Born in Pantin, Seine-Saint-Denis, Falconetti became a stage Actress in Paris in 1918. By the time Dreyer watched her act in an amateur theater and selected her as his leading lady in his upcoming production La Passion de Jeanne d'Arc, she was already a celebrated stage artiste, and had appeared in one film, La Comtesse de Somerive (1917), directed by Georges Denola and Jean Kemm. Falconetti was 35 years old when she played the role of 19-year-old Joan of Arc in La Passion. Her portrayal is widely considered one of the most astonishing performances ever committed to film, and it would remain her final cinematic role.

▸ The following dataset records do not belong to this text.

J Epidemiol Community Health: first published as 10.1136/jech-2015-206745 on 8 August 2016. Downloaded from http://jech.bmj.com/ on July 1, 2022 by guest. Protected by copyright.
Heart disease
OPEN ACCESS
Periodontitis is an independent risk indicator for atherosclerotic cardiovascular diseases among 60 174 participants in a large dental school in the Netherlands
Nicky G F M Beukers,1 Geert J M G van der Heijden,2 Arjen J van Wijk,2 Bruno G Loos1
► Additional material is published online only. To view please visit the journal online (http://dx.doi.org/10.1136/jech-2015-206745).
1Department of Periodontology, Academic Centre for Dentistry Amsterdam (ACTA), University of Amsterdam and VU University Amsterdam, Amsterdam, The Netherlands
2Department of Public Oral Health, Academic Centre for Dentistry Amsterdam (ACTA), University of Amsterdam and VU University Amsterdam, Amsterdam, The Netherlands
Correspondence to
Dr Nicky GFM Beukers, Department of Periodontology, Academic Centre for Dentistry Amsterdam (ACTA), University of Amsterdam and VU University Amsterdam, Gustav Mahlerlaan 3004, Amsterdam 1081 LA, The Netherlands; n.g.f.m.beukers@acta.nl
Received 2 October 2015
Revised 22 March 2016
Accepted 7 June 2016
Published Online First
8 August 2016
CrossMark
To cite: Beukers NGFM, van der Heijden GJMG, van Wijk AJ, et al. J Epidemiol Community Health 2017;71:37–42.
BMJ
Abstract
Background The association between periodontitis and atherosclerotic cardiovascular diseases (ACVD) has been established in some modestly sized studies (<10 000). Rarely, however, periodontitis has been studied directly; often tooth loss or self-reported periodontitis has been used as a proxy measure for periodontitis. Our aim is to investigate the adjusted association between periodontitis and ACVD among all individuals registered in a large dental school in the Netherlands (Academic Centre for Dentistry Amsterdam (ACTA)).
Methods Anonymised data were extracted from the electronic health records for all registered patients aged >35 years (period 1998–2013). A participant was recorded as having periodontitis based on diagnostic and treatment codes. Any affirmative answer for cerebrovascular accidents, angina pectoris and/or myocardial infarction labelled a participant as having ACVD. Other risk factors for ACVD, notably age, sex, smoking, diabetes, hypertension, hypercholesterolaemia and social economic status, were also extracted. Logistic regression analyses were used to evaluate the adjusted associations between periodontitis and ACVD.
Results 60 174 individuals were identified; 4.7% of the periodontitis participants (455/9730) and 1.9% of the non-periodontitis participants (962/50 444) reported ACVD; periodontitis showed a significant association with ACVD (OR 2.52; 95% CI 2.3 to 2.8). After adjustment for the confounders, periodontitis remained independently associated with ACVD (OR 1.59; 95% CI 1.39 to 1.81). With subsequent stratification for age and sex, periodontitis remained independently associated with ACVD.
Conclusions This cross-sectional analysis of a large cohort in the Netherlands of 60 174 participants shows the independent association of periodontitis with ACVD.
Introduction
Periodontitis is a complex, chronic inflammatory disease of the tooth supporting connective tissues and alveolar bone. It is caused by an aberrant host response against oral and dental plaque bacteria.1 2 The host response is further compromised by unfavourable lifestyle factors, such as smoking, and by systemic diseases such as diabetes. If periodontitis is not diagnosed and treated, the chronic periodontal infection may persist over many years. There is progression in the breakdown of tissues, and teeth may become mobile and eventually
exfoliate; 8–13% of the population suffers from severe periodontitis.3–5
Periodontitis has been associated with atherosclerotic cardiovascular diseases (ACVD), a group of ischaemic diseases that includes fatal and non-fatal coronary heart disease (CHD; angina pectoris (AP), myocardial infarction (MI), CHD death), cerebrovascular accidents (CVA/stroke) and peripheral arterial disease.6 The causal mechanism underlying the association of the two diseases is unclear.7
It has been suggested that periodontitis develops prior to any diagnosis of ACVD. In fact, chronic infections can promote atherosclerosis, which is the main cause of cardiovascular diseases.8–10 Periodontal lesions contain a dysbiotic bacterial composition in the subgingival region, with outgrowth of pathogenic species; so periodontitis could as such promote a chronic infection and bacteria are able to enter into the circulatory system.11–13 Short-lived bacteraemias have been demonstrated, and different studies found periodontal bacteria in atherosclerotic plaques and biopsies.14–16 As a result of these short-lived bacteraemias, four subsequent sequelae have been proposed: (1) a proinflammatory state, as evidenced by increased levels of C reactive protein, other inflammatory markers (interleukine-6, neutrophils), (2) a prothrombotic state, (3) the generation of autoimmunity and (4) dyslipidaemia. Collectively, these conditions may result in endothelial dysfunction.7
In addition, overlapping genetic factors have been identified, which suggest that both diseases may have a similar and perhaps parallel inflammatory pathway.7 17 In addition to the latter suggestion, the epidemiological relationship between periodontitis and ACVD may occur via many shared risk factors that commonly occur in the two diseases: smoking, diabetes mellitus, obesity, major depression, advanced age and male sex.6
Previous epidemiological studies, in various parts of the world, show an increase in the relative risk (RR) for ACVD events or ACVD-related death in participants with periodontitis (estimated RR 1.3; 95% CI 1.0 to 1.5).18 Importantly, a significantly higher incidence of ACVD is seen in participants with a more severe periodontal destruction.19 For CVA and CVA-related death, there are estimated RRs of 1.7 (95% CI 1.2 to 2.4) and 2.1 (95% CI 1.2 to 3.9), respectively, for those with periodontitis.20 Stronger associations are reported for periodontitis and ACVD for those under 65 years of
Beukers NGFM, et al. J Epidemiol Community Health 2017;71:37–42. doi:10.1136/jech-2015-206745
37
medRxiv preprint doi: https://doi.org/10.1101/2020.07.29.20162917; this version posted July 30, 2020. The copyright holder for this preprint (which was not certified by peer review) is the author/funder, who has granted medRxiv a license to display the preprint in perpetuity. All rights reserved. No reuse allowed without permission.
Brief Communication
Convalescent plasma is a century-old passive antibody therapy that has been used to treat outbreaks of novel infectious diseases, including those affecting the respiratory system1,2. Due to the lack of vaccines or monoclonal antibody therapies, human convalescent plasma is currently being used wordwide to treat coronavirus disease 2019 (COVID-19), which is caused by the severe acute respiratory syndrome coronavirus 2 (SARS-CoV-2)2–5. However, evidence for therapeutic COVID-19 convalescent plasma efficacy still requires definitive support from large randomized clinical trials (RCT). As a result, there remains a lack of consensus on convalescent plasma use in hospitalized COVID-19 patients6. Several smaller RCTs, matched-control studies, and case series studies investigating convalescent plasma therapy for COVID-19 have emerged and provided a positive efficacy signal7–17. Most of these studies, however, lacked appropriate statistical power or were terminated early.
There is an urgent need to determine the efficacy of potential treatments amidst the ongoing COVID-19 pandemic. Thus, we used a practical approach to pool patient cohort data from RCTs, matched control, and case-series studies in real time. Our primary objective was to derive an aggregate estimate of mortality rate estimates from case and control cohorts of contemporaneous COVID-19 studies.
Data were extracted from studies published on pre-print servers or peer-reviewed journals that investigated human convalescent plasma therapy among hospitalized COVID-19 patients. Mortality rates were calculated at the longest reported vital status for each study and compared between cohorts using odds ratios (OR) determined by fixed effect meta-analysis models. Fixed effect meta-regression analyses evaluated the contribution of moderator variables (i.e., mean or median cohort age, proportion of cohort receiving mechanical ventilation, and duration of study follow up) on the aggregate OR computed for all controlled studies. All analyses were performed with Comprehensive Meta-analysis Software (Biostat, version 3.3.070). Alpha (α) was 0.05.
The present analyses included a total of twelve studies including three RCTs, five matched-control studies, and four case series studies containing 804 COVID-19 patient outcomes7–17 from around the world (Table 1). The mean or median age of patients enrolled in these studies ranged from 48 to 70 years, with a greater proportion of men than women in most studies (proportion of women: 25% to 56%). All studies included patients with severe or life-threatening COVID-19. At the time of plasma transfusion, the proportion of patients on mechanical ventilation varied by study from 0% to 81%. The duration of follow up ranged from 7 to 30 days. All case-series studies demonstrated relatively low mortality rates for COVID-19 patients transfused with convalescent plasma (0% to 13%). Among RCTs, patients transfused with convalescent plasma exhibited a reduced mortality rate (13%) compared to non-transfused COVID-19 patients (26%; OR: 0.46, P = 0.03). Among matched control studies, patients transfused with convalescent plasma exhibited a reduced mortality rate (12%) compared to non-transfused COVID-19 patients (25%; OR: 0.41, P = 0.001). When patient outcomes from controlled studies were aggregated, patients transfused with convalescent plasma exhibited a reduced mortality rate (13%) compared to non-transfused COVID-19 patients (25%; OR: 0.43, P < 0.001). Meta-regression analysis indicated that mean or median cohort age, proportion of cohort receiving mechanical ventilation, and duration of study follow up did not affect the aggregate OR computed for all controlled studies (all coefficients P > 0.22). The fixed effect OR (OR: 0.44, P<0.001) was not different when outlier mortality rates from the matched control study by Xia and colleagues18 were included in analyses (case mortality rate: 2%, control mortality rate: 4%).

After filming Joan of Arc, Falconetti continued with her career as a Producer of light stage comedies, appearing with the Comédie-Française. During the Second World War, she escaped from France first to Switzerland, and then left for Buenos Aires, Argentina. Falconetti had suffered from mental illness all her life, and in 1946 she died in Brazil, allegedly due to a self-imposed restrictive diet after having become significantly overweight. Her remains are interred at Montmartre Cemetery in Paris, section 16 (her gravesite is not listed on official maps). Her grandson Gérard Falconetti also became an actor.